Required actions:
1. In the stepmom blog post, what does the stepson talk about while the writer prepares dinner?
2. Write the next part of the stepmom blog post, picking up after its final sentence.

Page text:
You are here

Fully, crazy, disengaged. It's the strangest feeling...

Sparklelady's picture

Yesterday, I was telling my husband about some of the funny stories I have read on this site… And we were having a great laugh over them... This led to a brief mention of his ex-wife and her craziness, and when I was finished talking I realized this: I didn't have the shakes, my heart rate didn't go up, I didn't get cold inside, I just had a good laugh comparing her to the stories.

I thought to myself that it was a nice change, and maybe I really am finding the peace I need...

A few days before it was just me and my stepson in the house for a little while after school, and because I have sworn to myself that I will not discuss school etc. with him, I didn't have anything to say after "How was your day?" (His response, typical for 15-year-old boy, is always simply "good.") So, I just continued preparing dinner while he stood in the kitchen silently. Eventually, he started talking about the work he's doing on his racing bicycle - and funnily enough, I actually had to tell myself that I could respond with more than an "Uhhuh" or "is that right?" He was trying to engage me in a conversation LOL, and it was a topic that wasn't emotionally off-limits for me.

And, someone very kindly posted on one of my blogs about the difficulties I'm facing in the relationship with my stepdaughter, and I really appreciated the insight. There is much to be gained by asking for assistance from those who have been in our shoes... I appreciate the wisdom of others who want the best for other stepmoms and dads.

Dataset entries:
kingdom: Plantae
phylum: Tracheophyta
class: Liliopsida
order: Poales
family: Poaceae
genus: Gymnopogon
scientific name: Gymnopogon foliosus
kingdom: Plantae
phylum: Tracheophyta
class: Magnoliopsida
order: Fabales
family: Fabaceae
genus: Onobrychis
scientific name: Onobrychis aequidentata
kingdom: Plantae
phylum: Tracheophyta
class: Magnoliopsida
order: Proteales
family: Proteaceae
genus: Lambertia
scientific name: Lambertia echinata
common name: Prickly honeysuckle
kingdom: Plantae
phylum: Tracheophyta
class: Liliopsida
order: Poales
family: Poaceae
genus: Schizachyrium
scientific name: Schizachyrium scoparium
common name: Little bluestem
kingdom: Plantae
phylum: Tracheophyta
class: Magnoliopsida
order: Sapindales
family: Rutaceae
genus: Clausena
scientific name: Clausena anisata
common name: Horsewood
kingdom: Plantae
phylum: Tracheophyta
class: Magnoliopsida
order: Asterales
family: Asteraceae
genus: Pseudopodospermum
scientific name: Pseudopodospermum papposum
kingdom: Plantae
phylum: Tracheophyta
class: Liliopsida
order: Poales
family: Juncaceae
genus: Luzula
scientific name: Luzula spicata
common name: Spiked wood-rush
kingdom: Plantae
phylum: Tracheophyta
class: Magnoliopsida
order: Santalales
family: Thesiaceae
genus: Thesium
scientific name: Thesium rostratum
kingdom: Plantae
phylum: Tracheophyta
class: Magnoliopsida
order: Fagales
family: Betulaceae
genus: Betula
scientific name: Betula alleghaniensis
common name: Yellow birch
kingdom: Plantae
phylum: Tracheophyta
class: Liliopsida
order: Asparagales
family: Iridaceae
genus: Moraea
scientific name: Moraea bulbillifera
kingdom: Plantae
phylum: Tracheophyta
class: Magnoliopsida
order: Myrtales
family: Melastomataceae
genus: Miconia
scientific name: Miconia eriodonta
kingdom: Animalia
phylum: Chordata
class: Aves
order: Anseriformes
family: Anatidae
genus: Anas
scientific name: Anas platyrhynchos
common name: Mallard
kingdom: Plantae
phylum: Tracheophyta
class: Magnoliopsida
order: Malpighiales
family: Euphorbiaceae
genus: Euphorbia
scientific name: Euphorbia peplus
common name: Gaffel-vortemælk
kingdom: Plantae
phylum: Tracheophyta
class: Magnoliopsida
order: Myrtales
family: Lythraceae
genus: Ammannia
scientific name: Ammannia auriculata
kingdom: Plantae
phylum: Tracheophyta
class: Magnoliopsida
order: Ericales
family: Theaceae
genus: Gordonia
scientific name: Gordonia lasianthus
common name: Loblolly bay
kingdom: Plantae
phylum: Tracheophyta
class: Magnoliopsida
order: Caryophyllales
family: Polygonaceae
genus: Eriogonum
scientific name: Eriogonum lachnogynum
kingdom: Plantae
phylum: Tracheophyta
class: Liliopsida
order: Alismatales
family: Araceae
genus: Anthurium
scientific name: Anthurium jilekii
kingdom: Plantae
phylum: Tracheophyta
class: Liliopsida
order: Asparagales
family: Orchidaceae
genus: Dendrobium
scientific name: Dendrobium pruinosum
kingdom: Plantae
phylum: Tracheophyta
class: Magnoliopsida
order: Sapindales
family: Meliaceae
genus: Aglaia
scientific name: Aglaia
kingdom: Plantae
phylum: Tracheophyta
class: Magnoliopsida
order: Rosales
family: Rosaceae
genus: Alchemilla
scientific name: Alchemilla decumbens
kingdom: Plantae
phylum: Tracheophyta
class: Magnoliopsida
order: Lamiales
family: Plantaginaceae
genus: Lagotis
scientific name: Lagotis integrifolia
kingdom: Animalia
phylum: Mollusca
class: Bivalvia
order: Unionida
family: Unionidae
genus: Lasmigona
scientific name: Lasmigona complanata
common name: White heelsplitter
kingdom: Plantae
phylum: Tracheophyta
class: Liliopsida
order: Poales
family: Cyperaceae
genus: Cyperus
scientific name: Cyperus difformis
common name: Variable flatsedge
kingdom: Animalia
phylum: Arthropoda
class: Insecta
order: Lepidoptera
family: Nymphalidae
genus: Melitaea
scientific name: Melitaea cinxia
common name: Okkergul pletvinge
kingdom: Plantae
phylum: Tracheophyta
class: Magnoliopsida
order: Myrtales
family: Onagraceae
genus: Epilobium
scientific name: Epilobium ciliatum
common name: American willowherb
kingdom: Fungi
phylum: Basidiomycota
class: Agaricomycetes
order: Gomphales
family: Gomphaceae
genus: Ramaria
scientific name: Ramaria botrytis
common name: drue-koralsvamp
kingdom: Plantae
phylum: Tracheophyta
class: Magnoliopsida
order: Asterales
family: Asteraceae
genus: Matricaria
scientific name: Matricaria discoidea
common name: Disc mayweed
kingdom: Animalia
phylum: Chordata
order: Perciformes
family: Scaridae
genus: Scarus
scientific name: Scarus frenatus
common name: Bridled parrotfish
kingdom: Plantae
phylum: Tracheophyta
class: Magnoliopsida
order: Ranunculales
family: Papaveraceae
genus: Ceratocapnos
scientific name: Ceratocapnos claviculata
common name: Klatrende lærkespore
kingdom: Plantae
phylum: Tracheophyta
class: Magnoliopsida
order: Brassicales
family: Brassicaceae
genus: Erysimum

Task results:
1. He talks about the work he's doing on his racing bicycle.

2.
None of my "successes" have happened overnight; it has taken me two years from the time that I first understood the concept of disengaging and what I needed to do to be successful. From time to time I have seen a glimmer of my future after disengagement, but in this past week I have actually felt the difference in my world.

It's really beginning to feel quite wonderful.

Comments

Sparklelady's picture

Ohhhhh you have BPD mom too??! Please feel free to get in touch anytime! I completely get it.

And I puked a little in my mouth when you mentioned keeping possession of your stepson... I DO understand.

Sparklelady's picture

Pity and guilt are their greatest weapons. I had a BPD mother as well. I came out the other end okay because I did recognize the illness in my mother, and recognized that I had a choice - but my sister hasn't faired as well. She is ruled by the pity and the guilt.